Published: March 8, 2017 By

University of Colorado Boulder engineers have received a $3 million grant from the U.S. Department of Energy (DOE) to develop better membranes for more efficient and cost-effective large-scale battery technology as a means of storing energy generated by methods such as wind and solar.

The research project, led by Richard Noble, Douglas Gin and Hans Funke of CU Boulder’s Department of Chemical and Biological Engineering, will focus on improving the sophisticated membranes hidden inside powerful flow batteries. Unlike small, self-contained consumer batteries (AAAs, for example), flow batteries use external tanks to store the chemicals needed for an electrical reaction. The chemicals are commonly separated by a semi-permeable membrane.

Historically, a key challenge of flow batteries has been perfecting the efficiency of their delicate membrane, which allows negatively-charged chloride ions to pass through but rejects unwanted ions. The membrane’s tiny, uniform pores are less than one nanometer wide, smaller than a single DNA molecule.

Current flow batteries use a variety of chemical solutions, but all-iron versions are considered attractive because they can use one of Earth’s cheapest and most abundant materials.  The three-year grant from the DOE’s Advanced Research Projects Agency-Energy (ARPA-E) will include partners from the University of California San Diego and ESS Tech, Inc., a Portland, Oregon, company that specializes in all-iron flow batteries.

If researchers are successful in improving on the all-iron flow batteries, the outcome could be a highly efficient flow batter that costs less than $100 per kilowatt-hour — a significant cost improvement from current flow batteries on the market.  Such batteries would offer a safe, low-maintenance solution for large-scale electrical energy storage — including the intermittent energy generated from wind and solar — for business or military use.

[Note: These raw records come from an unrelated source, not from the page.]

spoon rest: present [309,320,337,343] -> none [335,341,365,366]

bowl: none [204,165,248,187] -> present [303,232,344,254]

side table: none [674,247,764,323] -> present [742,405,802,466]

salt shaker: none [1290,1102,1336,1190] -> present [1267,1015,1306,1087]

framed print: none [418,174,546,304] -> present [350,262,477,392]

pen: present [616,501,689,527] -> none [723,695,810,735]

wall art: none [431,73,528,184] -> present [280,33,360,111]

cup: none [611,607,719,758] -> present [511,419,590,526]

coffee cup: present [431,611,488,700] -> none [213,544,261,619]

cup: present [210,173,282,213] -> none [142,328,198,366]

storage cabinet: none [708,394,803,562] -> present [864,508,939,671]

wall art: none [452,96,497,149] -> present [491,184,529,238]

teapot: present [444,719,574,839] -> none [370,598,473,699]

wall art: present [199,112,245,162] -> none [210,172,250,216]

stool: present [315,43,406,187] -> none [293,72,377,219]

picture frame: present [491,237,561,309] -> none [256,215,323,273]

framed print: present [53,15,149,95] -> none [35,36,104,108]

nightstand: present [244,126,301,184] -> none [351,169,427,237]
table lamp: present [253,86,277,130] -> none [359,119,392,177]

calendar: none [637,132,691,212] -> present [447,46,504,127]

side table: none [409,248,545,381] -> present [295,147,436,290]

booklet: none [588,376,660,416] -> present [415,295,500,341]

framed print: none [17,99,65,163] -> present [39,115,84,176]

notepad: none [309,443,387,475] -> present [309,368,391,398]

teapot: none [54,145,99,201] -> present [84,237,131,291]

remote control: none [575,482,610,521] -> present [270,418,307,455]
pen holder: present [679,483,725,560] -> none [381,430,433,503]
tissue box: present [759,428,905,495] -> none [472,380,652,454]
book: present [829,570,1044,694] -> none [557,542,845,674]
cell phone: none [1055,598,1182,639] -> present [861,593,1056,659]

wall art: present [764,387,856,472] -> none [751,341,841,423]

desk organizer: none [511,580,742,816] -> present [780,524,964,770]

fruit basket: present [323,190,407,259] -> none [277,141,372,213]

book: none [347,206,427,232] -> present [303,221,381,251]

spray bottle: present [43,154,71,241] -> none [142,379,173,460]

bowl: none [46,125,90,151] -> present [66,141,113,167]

Gin and Noble have been working on nanoporous membrane technology for 15 years across a variety of applications, including water desalination and improving biohazard suits that can protect against chemical warfare agents.

Gin said the team is excited to retool the membrane technology invented at CU Boulder for a new, more sophisticated application.

“Now we’re in that phase where we don’t have to make huge quantum leaps,” said Gin. “Small alterations with a system that’s fairly mature can start making a difference right away.”